Stoyanov volkstheater heit bin e ned munta wuan
Frau Q. (Samouil Stoyanov) ist am 31. Dezember allein zuhause, sie träumt vom Mann gegenüber.
Marcel Urlaub / Volkstheater

Noch berühmter als die Wiener Linien, die Wiener Netze oder der Wiener Eistraum ist die Wiener Gruppe. Zu dieser losen Dichtervereinigung der Nachkriegszeit gehörten ab 1954 Autoren wie Konrad Bayer, Gerhard Rühm oder H.C. Artmann. Des Letzteren Gedicht heit bin e ned munta wuan ist nun Titel der neuen, bei der Premiere am Freitag herzlich beklatschten Inszenierung im Volkstheater.

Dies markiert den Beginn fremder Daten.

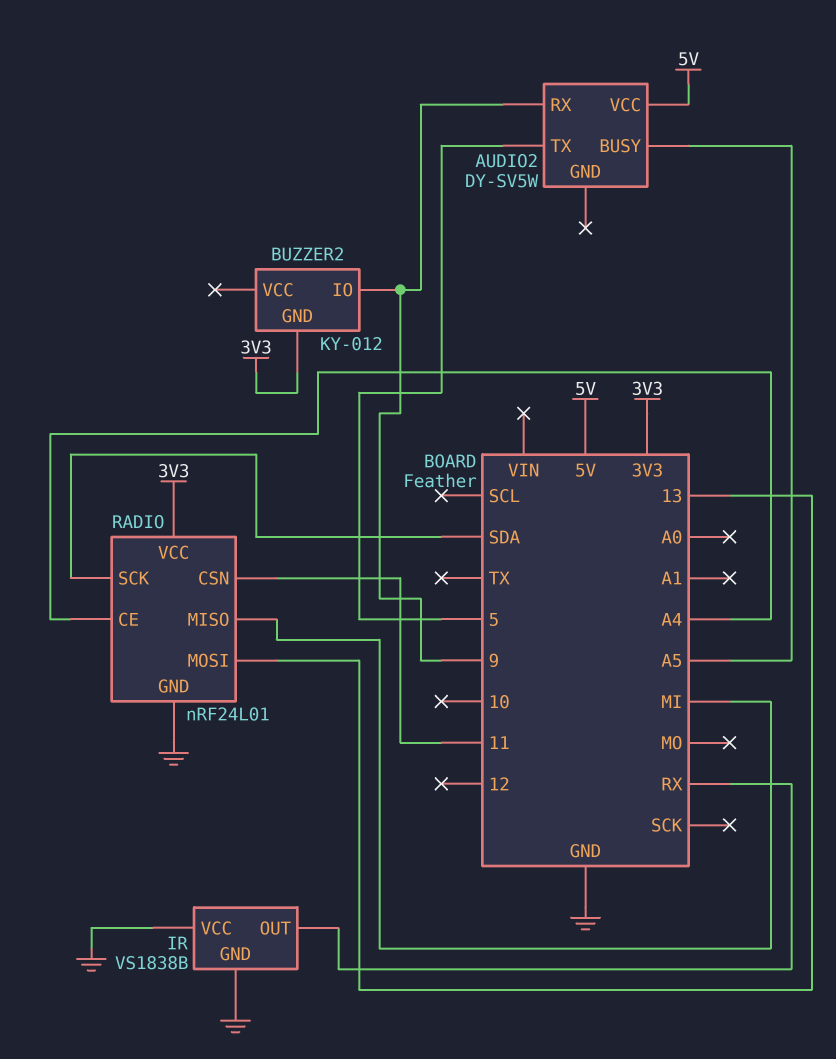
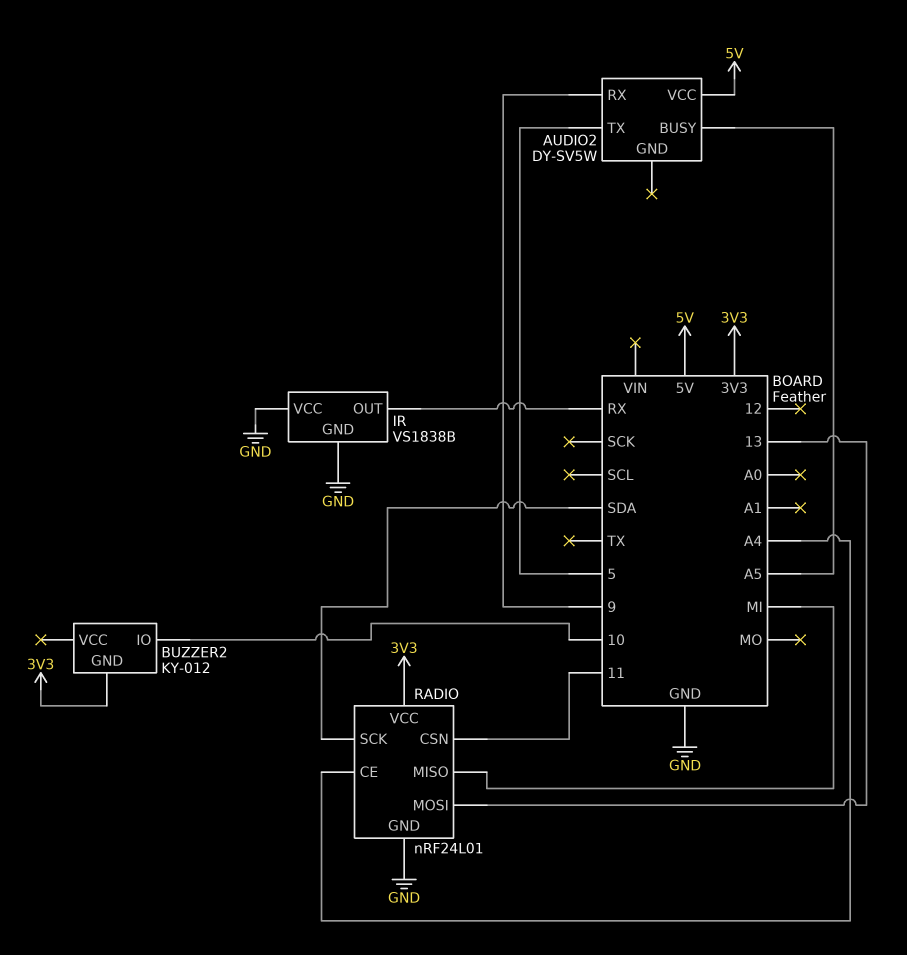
BUZZER2 pin IO: 9 -> 10

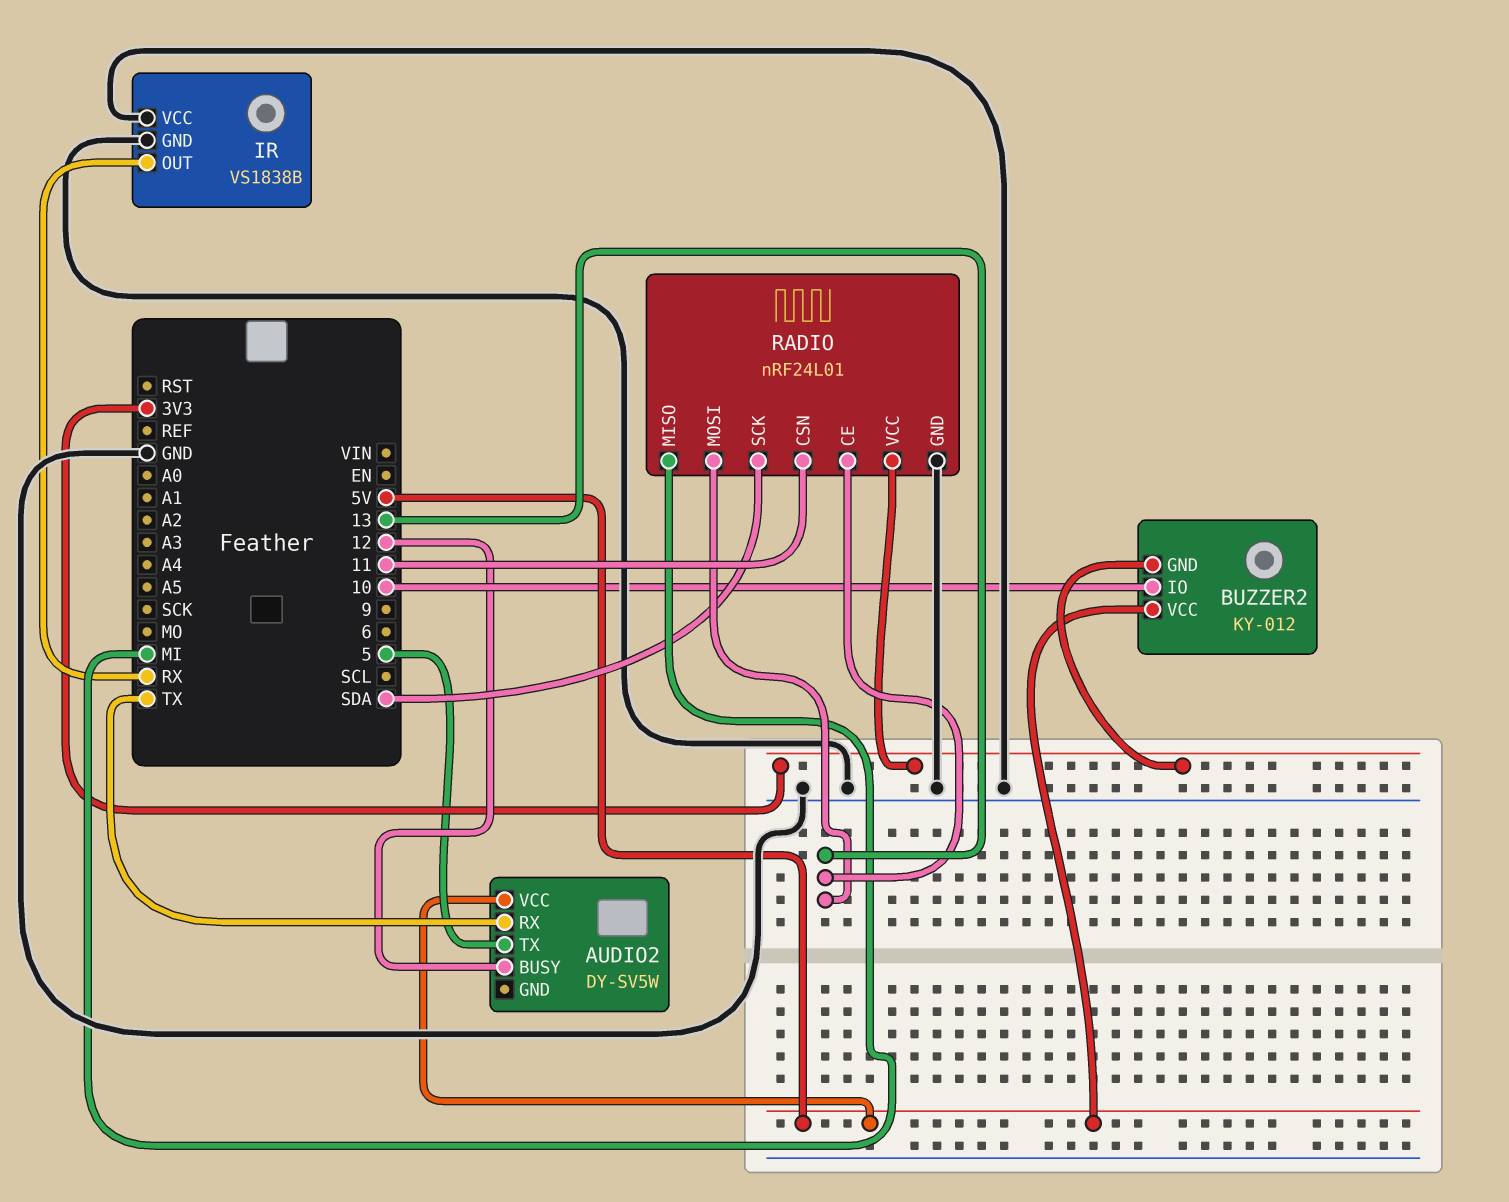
AUDIO2 pin BUSY: A5 -> 12
AUDIO2 pin RX: 9 -> TX
BUZZER2 pin VCC: none -> 5V
RADIO pin CE: A4 -> 13

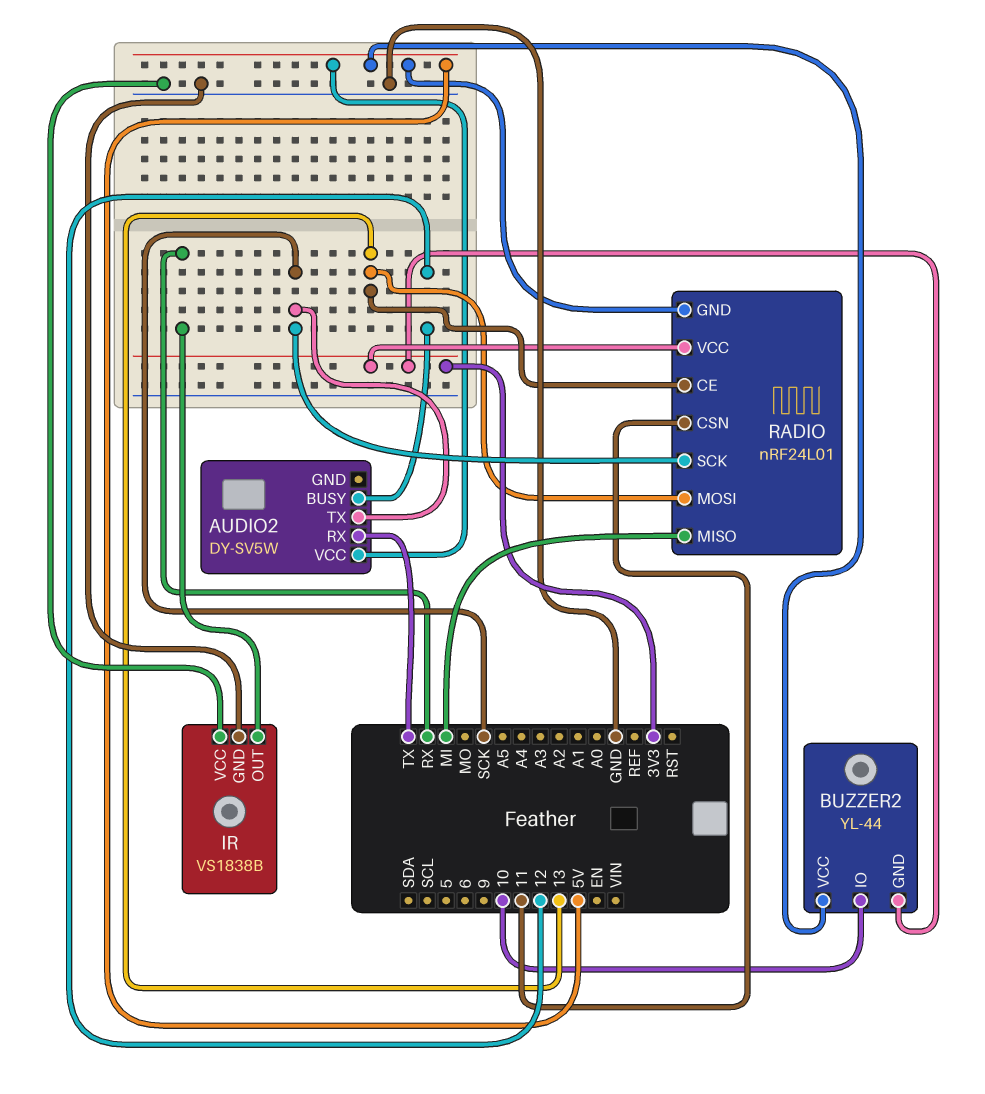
AUDIO2 pin TX: 5 -> SCK
BUZZER2: KY-012 -> YL-44
RADIO pin GND: GND -> 5V
RADIO pin SCK: SDA -> SCK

Die Wiener Gruppe war angetreten, nach dem nationalsozialistischen Stillstand zu einer neuen Sprache zu finden. Sprachskepsis und -kritik waren Antriebskräfte für eine neue, radikale Dichtkunst, die immer erst beim Performtwerden so richtig wirkt – etwa die Lautpoesie Ernst Jandls.

"i schmia da oanö"

Mit dessen humanistää! feierte das Volkstheater 2022 seinen bisher größten Erfolg. Auch dieses Mal könnte der Zuspruch groß werden, triggert Dialektlyrik, auf die hier der Fokus gerichtet ist, doch eine gewisse Rührseligkeit gegenüber dem umgebenden städtischen Sprachbiotop. Mit Verständnisproblemen dürfte der Abend kaum zu tun bekommen, denn hier transportiert die Lautpoesie die Inhalte. Etwa dann, wenn Frau Q. (Samouil Stoyanov) ihre Schimpftiraden aus dem Fenster hinunter in den Gemeindebauhof schickt: "i schmia da oanö/ i wassad dö/ i zindd da oanö" (Friedrich Achleitner).

Um diese Frauenfigur herum hat Wolfgang Menardi die vielfältigen Texte zu einer Lebensmomentaufnahme aufgefädelt, die nicht ganz ohne Klischees abgeht. Frau Q. – ihr abgekürzter Name spielt auf den Wiener Schauspieler Helmut Qualtinger an, der selbst lange im Gemeindebau lebte – bewohnt ein morbides Apartment im 1970er-Jahre-Stil. "I sitz in da kuchl/ und hear ia zua/ da oedn scheibichn kuchlua" (Gerhard Rühm).

Stromschlag bei jedem Läuten

Dass Frau Q. auch noch Tierpräparatorin ist, deren unzählige ausgestopfte Vögel die dunkelgrünen Wände gruselig bevölkern, ist ein entschieden unsubtiler Umgang mit der Todesverliebtheit im Wienertum. Ähnlich verhält es sich mit der exorbitanten Sissy-Huldigung der Mieterin. Publikumsliebling Stoyanov aber hütet in diesem dicht bevölkerten Habitat (Bühne: Menardi) mit akkuraten Bewegungen und Ernst davor ab, zu einer lachhaften Mrs. Doubtfire (Kostüm: Jelena Miletić) zu werden. Vor allem bringt ein als erweiterte Stimmen von Frau Q. inszeniertes Musiktrio (Ingrid Eder, Flora Geißelbrecht, Sixtus Preiss) die nötige tonale Irritation in den Abend. Viele Texte werden gesungen.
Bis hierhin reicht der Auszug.